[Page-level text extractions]
==========
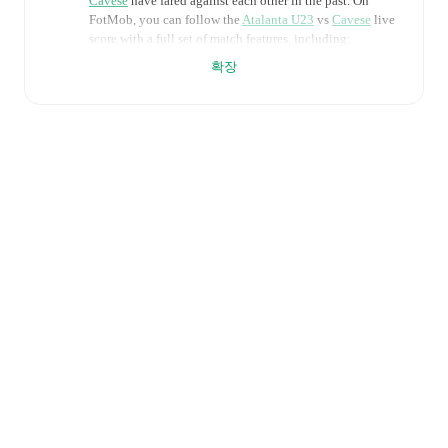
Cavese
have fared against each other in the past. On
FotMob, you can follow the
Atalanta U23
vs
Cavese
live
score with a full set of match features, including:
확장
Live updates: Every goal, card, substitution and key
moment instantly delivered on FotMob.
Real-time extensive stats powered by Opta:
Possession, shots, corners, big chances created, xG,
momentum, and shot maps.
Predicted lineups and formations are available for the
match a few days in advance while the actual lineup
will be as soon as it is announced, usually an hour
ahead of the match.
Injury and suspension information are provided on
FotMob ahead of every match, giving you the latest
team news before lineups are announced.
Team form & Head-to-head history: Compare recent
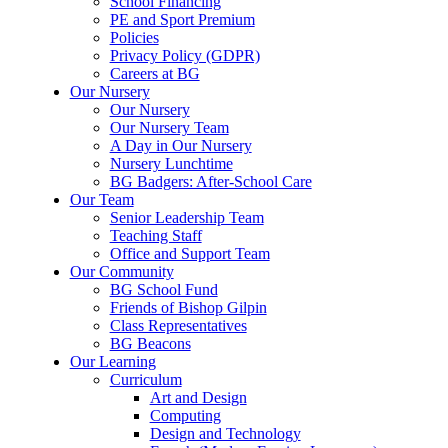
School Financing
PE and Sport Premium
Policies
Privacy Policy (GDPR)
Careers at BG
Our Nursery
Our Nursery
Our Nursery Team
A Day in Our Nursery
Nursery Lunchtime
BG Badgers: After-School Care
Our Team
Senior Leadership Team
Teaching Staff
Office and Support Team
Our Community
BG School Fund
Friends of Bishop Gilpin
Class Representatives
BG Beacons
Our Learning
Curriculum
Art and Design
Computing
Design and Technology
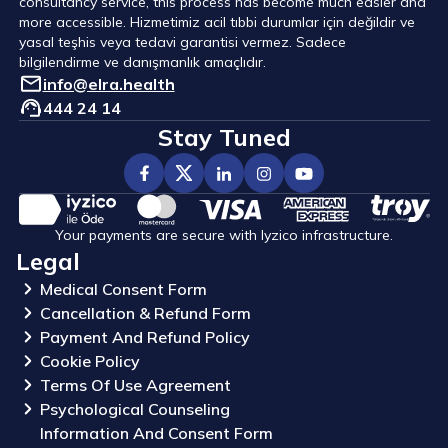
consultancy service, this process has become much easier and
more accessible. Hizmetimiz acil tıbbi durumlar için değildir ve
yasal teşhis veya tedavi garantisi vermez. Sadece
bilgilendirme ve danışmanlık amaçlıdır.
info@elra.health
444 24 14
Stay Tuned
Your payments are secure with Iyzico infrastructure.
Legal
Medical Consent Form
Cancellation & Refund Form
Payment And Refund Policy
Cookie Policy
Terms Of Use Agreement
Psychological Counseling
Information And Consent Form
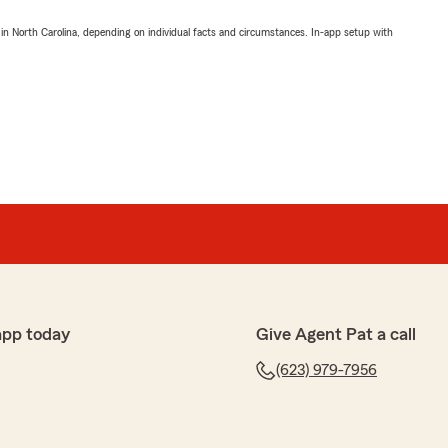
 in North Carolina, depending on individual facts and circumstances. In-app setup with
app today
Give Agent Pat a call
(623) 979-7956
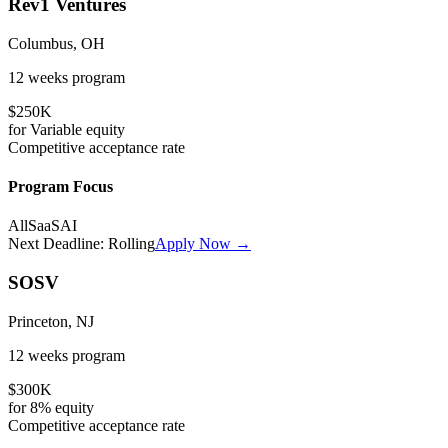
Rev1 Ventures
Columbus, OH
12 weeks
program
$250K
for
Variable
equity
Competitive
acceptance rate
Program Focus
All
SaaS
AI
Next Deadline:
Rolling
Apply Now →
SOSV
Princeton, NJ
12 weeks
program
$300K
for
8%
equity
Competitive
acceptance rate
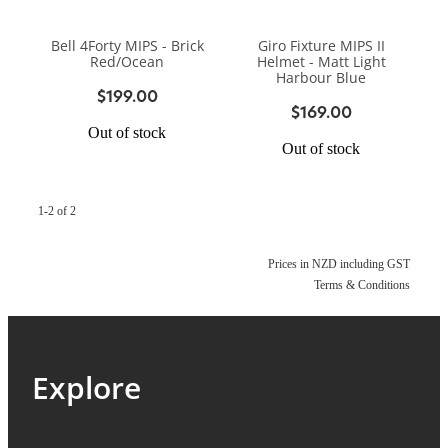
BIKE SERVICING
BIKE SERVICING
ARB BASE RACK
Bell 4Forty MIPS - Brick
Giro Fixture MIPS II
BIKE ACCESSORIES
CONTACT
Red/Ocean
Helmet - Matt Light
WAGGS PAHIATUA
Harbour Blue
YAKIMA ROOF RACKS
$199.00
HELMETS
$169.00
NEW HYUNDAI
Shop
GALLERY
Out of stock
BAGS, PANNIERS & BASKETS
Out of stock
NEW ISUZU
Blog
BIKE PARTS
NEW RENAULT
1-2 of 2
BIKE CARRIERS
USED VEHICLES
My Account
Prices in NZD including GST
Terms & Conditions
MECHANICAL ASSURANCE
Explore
==========
_Instructions for the task_
Provide solely the number of lines in the data that include the word "School".

_Response area_
3